Some residents say this city ain’t what it used to be.

To voice their concerns, Montrealers gathered to meet and brainstorm alongside Notre Montreal, a group that seeks to promote the city’s openness, diversity and bilingualism.

Montrealer Mike Kane attended the event. He believes the city of Montreal has slumped into an economic funk, and that progress forward is being hindered by damaging language politics.

“With the OQLF (Office quebecois de la langue francaise) disturbing small businesses right now, I don't think it’s possible,” he said. Kane wasn’t alone in highlighting the problematic effects of the ever-bubbling language controversy in the city.

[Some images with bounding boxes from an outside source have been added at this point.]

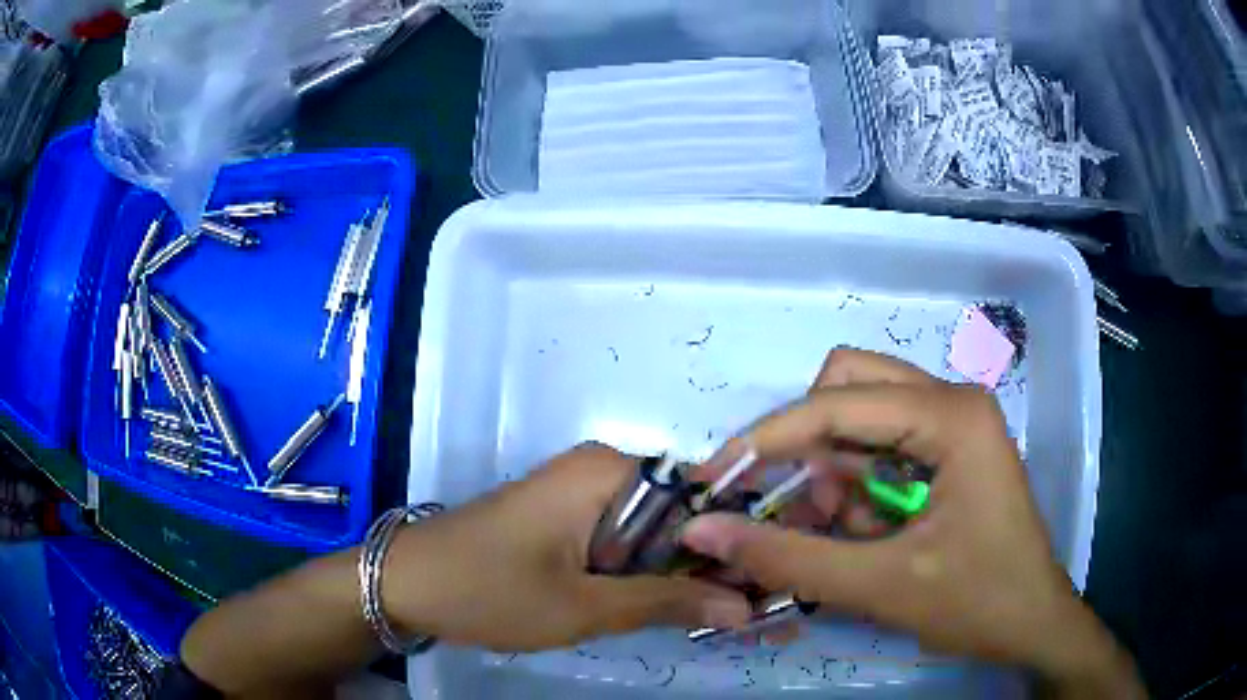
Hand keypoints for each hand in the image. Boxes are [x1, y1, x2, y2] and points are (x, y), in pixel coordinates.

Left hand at [382, 443, 751, 651]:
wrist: (405, 583)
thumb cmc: (489, 589)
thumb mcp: (584, 606)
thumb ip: (667, 603)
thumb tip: (745, 607)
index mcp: (609, 470)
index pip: (702, 495)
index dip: (736, 542)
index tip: (764, 587)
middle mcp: (600, 469)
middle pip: (679, 516)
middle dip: (707, 566)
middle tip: (742, 614)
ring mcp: (580, 493)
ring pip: (652, 533)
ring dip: (676, 575)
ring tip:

“Montreal needs to start capitalizing on the fact that we speak many languages and being proud of it, rather than it be a source of divisiveness,” said Yaffa Tegegne, of CRITIQ, an organization the seeks to protect the rights and freedoms of Quebec residents.

Others voiced views that the city needed make itself attractive on a global scale.

“The way to restore Montreal to glory is to make it attractive on the world scene,” said Anne-France Goldwater, a lawyer. “People shouldn't think of Canada and just think of Toronto.”

Quebec Inclusif’s Remi Bourget thinks what Montreal needs is a strong opposition to the provincial government’s proposed charter of values.

“Montreal needs to stand up and say, ‘Listen it is not a problem, it is a richness and we don't need the charter,’” he said.

The group wants to meet with the mayor to discuss ways that the city cans stand up to province.